▶ **課題一覧**
a) ページ本文のうち、「送別会は雑多ではあったが、感」で始まり「とをつらつら書かせてもらう。」に至るまでの部分を、一字一句そのまま書き写してください。
b) ページ本文によると、筆者の会社ではどのような採用が多いですか?

▶ **ページ本文**

WICの中から

機構設計者が株式投資や育児に奮闘するblog

転職者の送別会に際し、中途採用の僕が思うコト

所属する部署から転職する人が出て、本日はその送別会だった。

送別会は雑多ではあったが、感動的だった。上司の激励に、後輩からの贈る言葉、先輩との茶番。彼を転職に向かわせた物は僕には分からないが、怨恨だけで辞めていく形ではない事を、その送別会は証明していた。お互いに気持ちよく別の道を歩んでいこう、というポジティブな空気があった。

弊社は中途採用が多い。僕もそうだし、上司もそうだ。上司からの激励は、中途者ならでは重みがあった。そんなわけで久々に自分が中途採用だった事を認識させられたので、感じ入ったことをつらつら書かせてもらう。

実績へのプレッシャーに、経験を共有してきた者の不在。これらは中途採用された者ならば多かれ少なかれ感じる物だろう。

中途採用は経験を買われ即戦力が期待されている

自分が積み上げてきたもの、経験してきたこと、それらが今の会社に評価されない物だったとしたら?それらは無価値なのか?そう思われることは、僕には我慢ならない。回りくどい言い方になったな。詰まる所、前職の経験を…前職を舐められたく無いという思いが内にあるのだ。

▶ **与えられた項目**
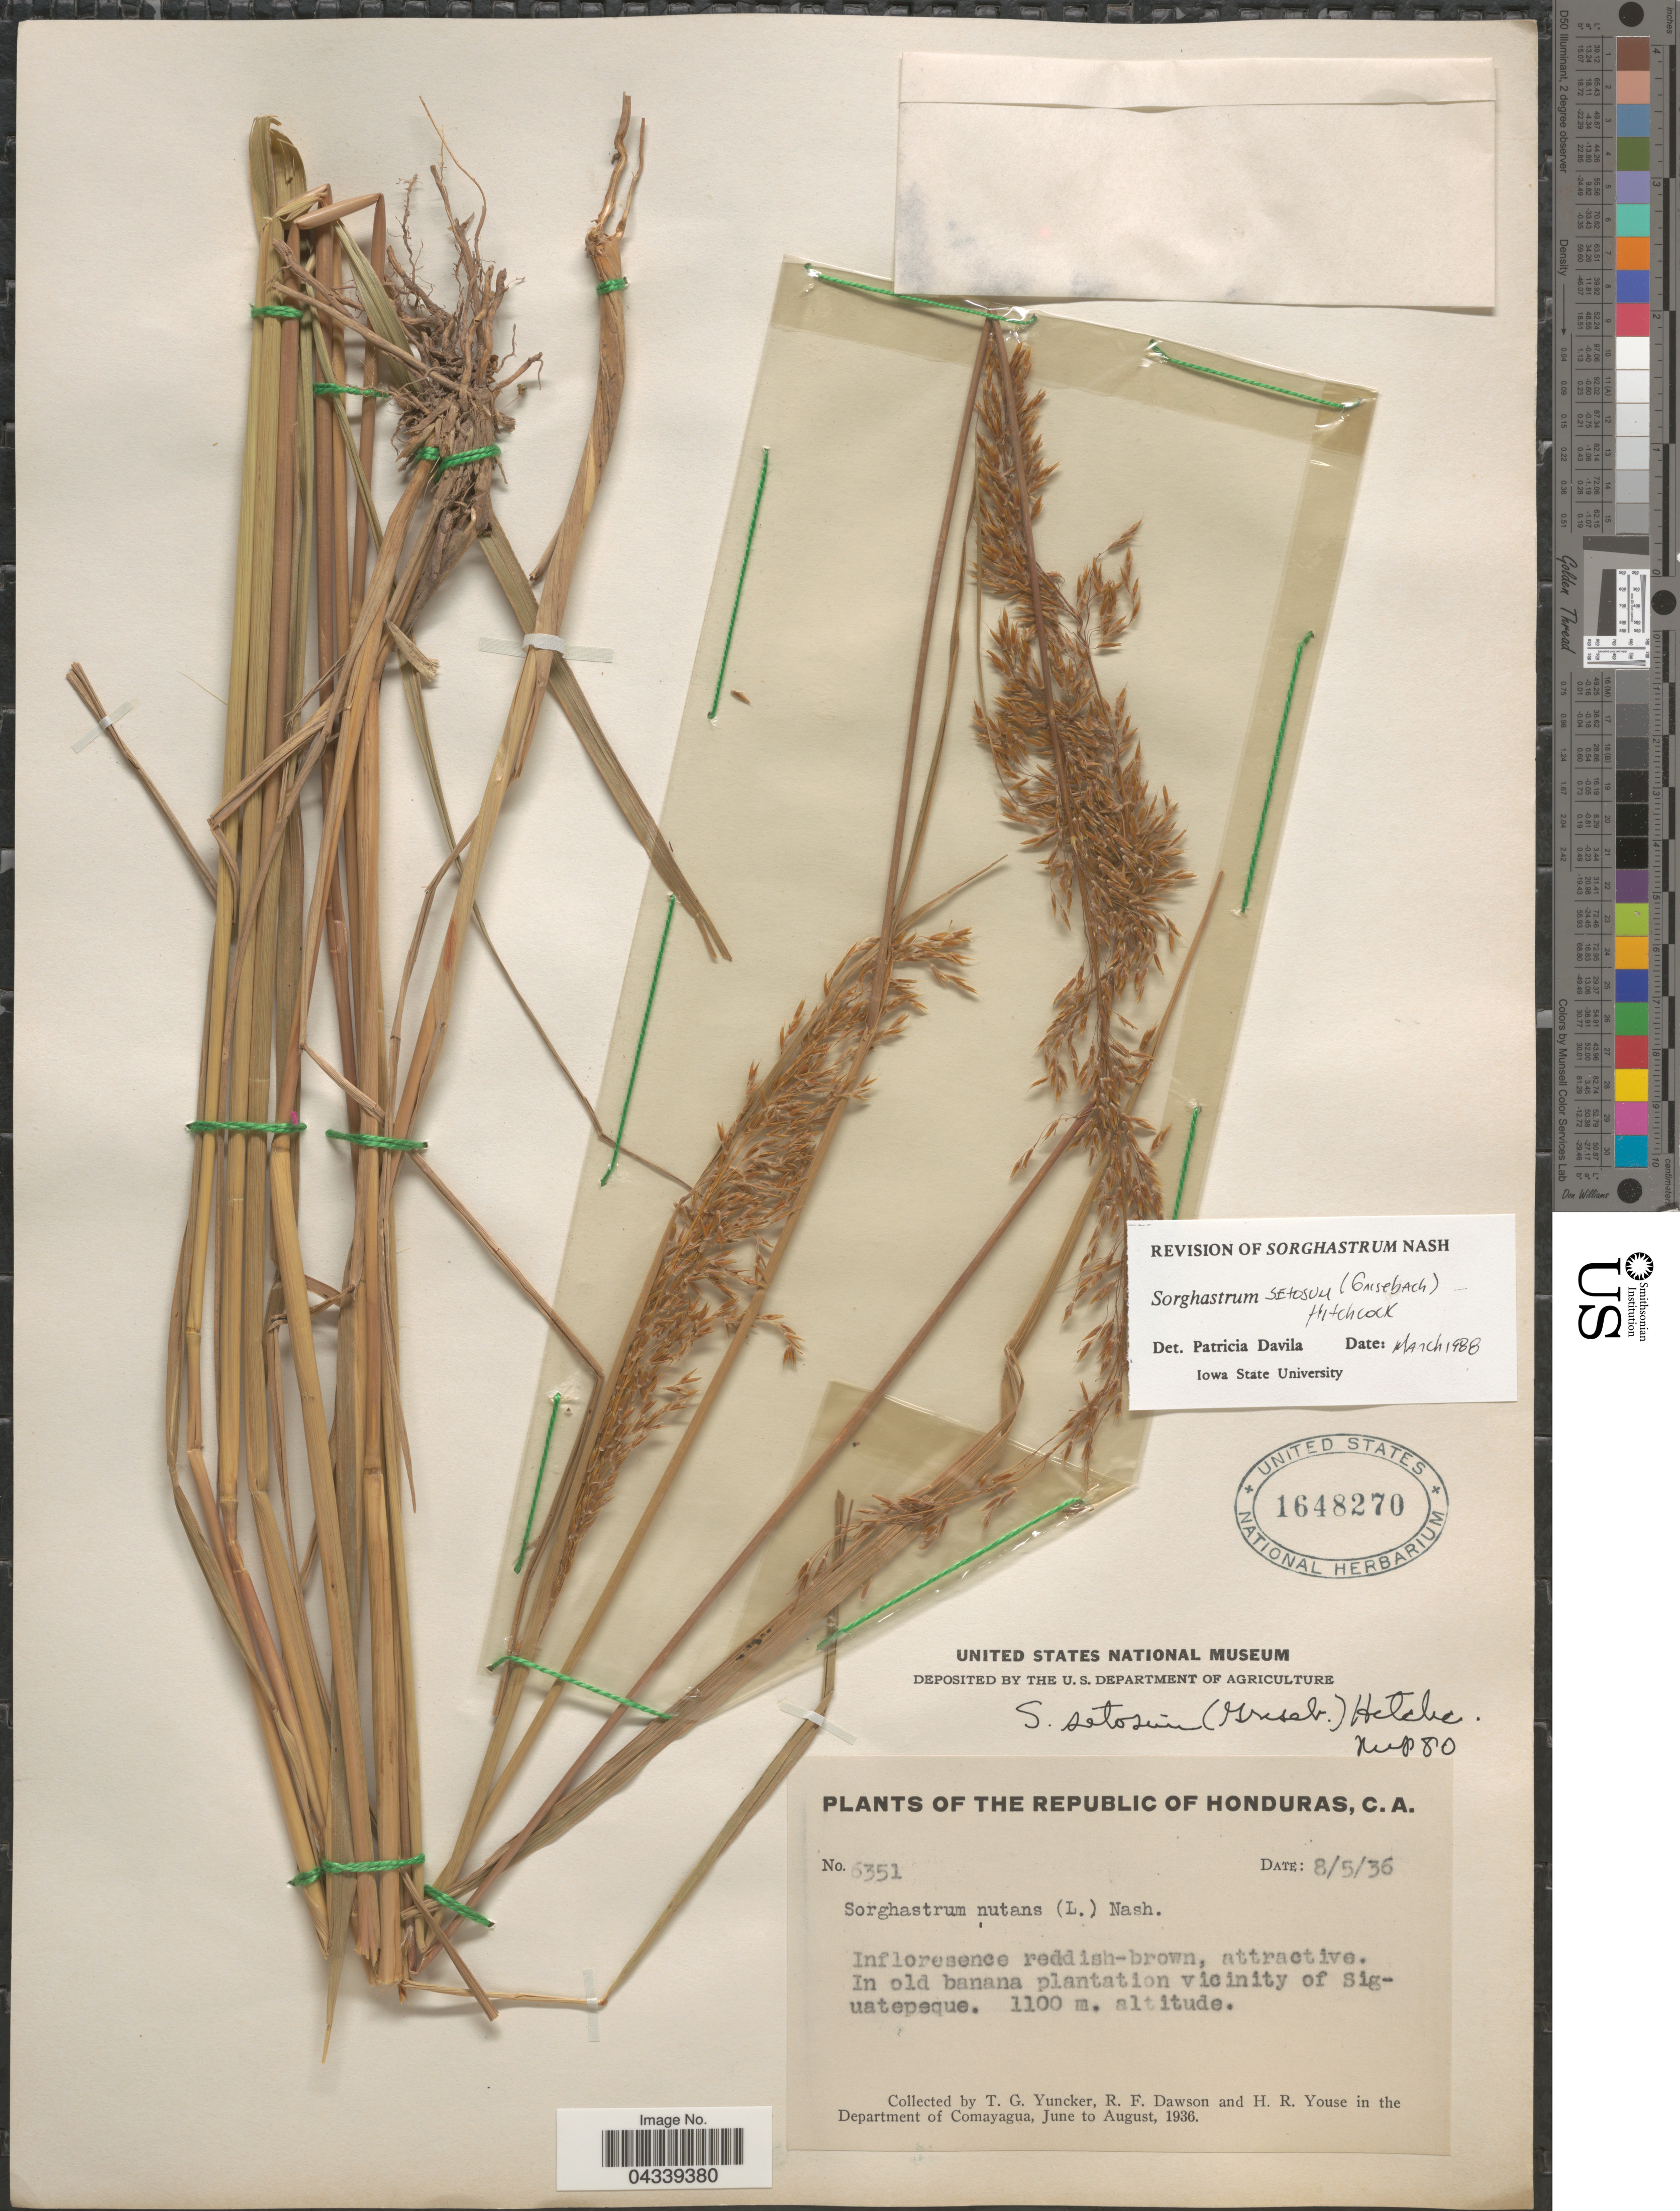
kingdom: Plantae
* * *
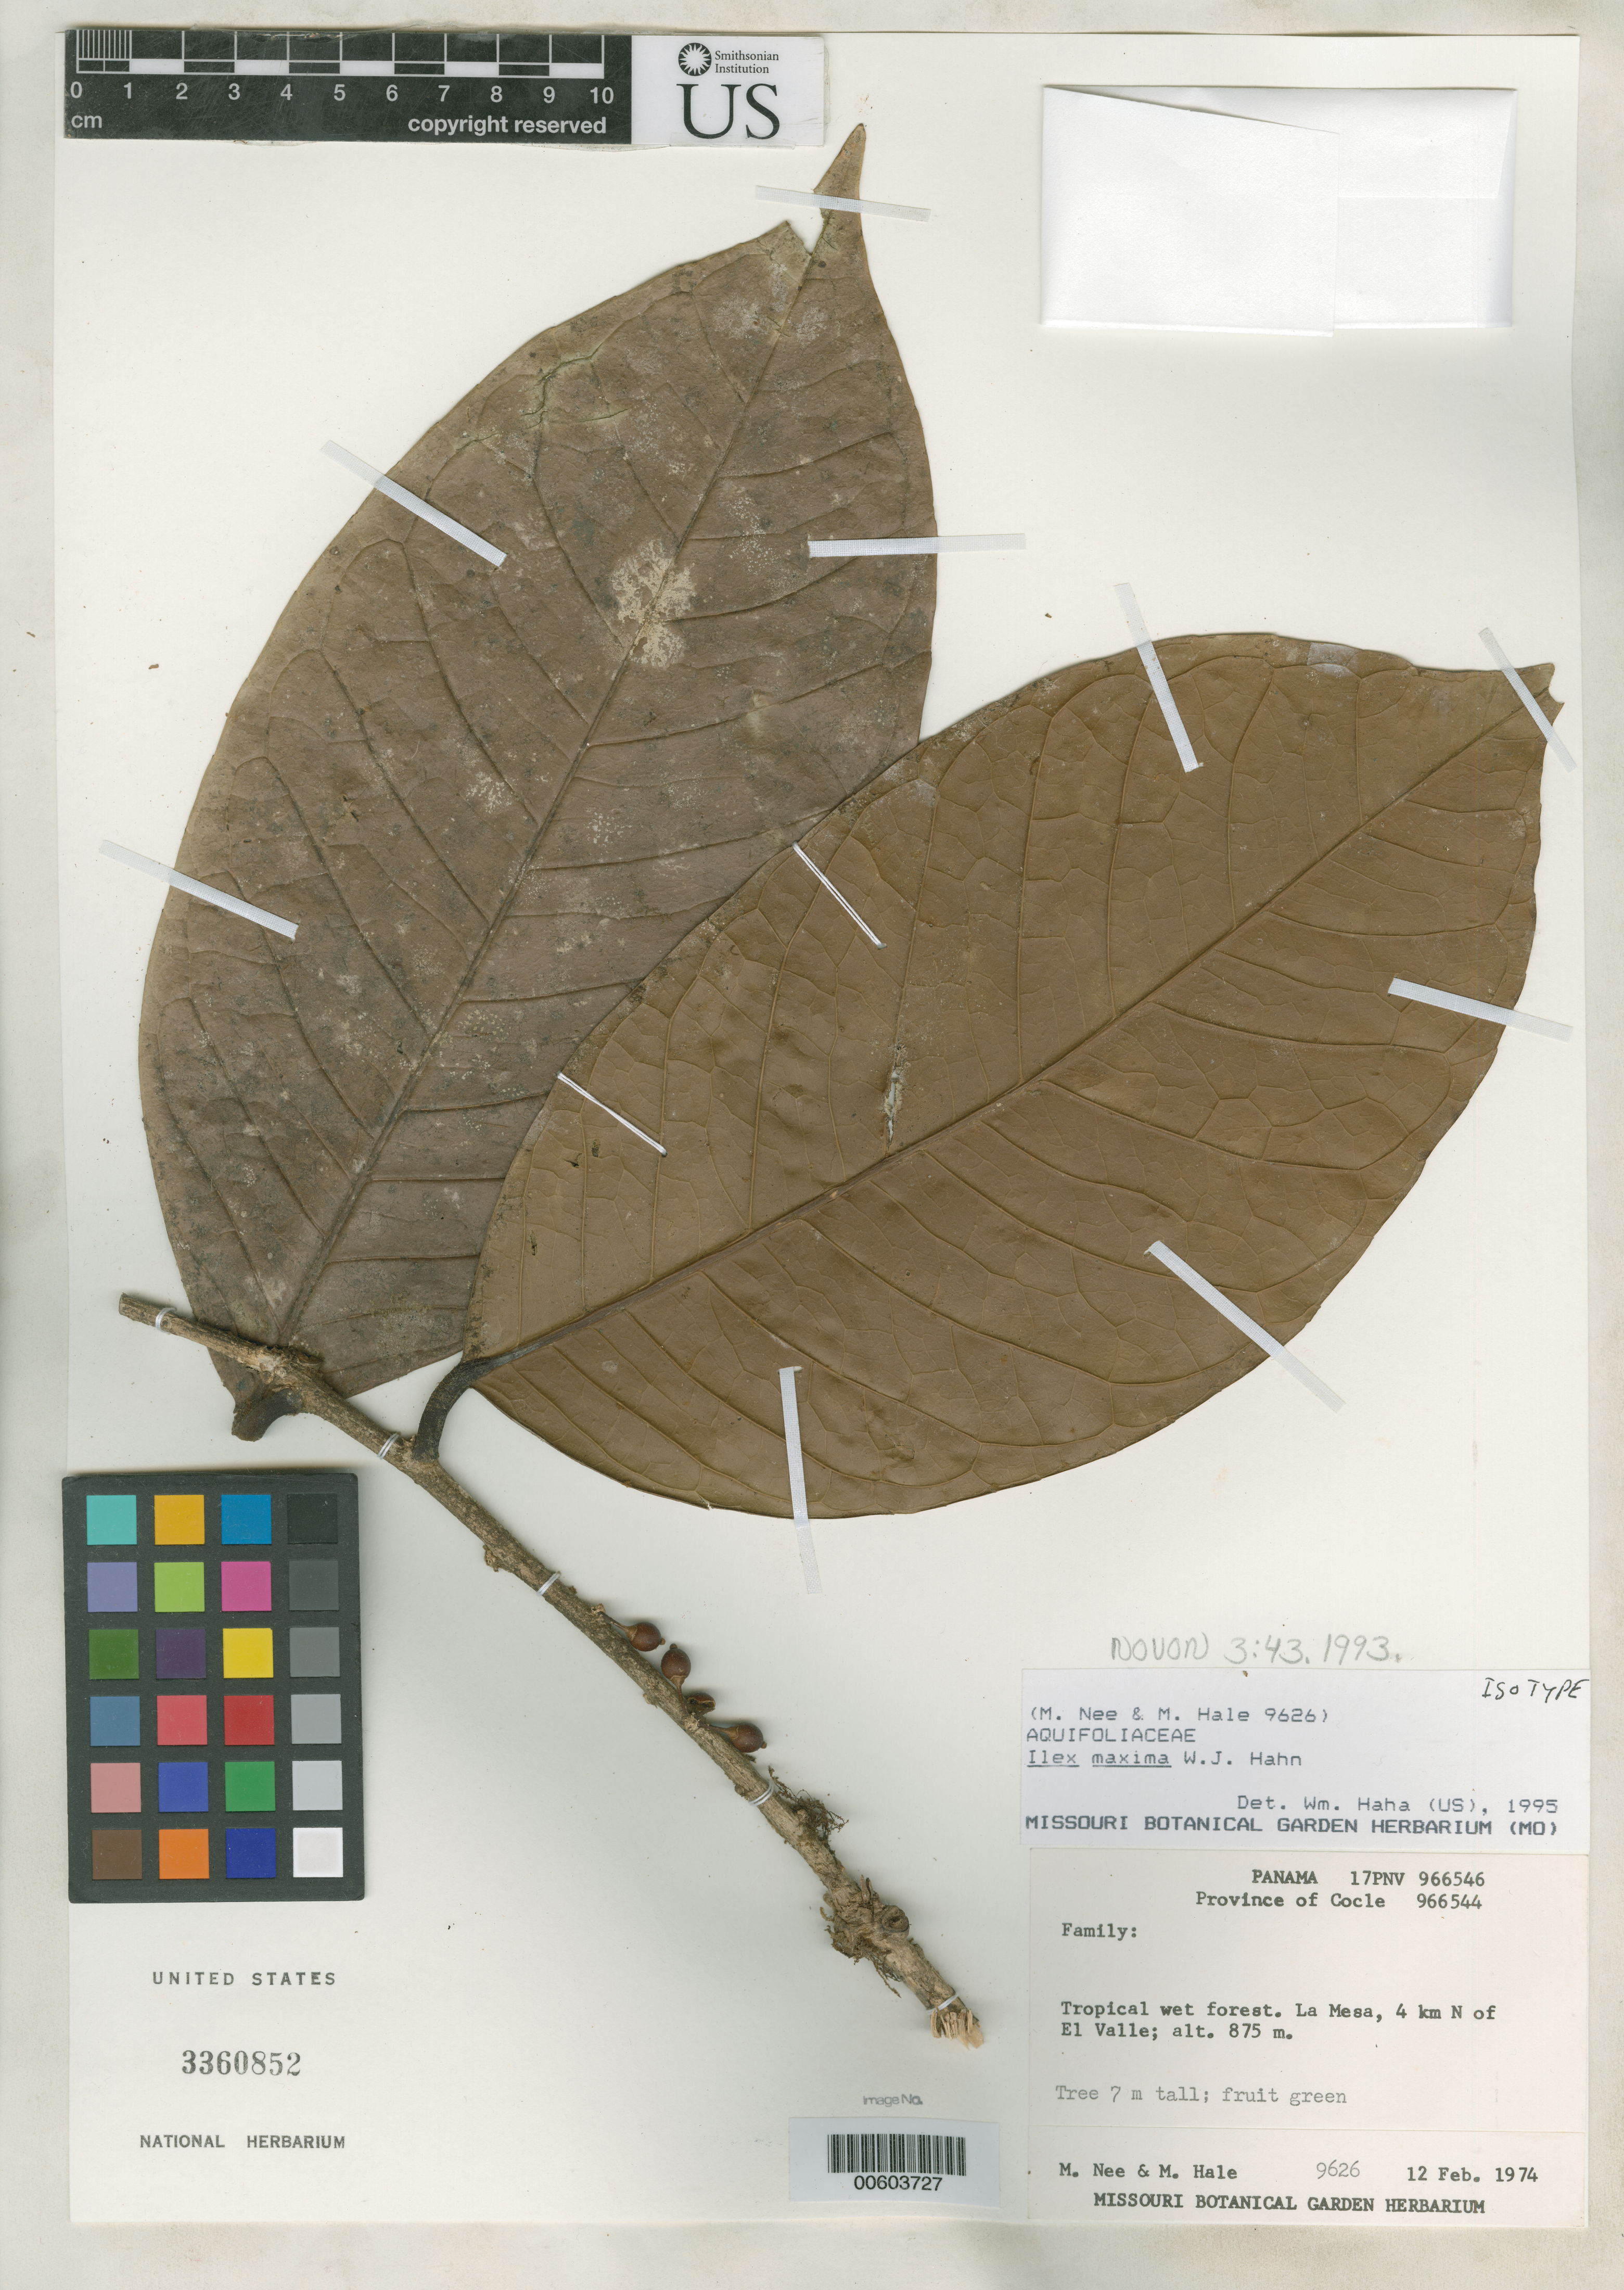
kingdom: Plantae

▶ **課題別の回答**
a)
送別会は雑多ではあったが、感動的だった。上司の激励に、後輩からの贈る言葉、先輩との茶番。彼を転職に向かわせた物は僕には分からないが、怨恨だけで辞めていく形ではない事を、その送別会は証明していた。お互いに気持ちよく別の道を歩んでいこう、というポジティブな空気があった。

弊社は中途採用が多い。僕もそうだし、上司もそうだ。上司からの激励は、中途者ならでは重みがあった。そんなわけで久々に自分が中途採用だった事を認識させられたので、感じ入ったことをつらつら書かせてもらう。

b) 中途採用です。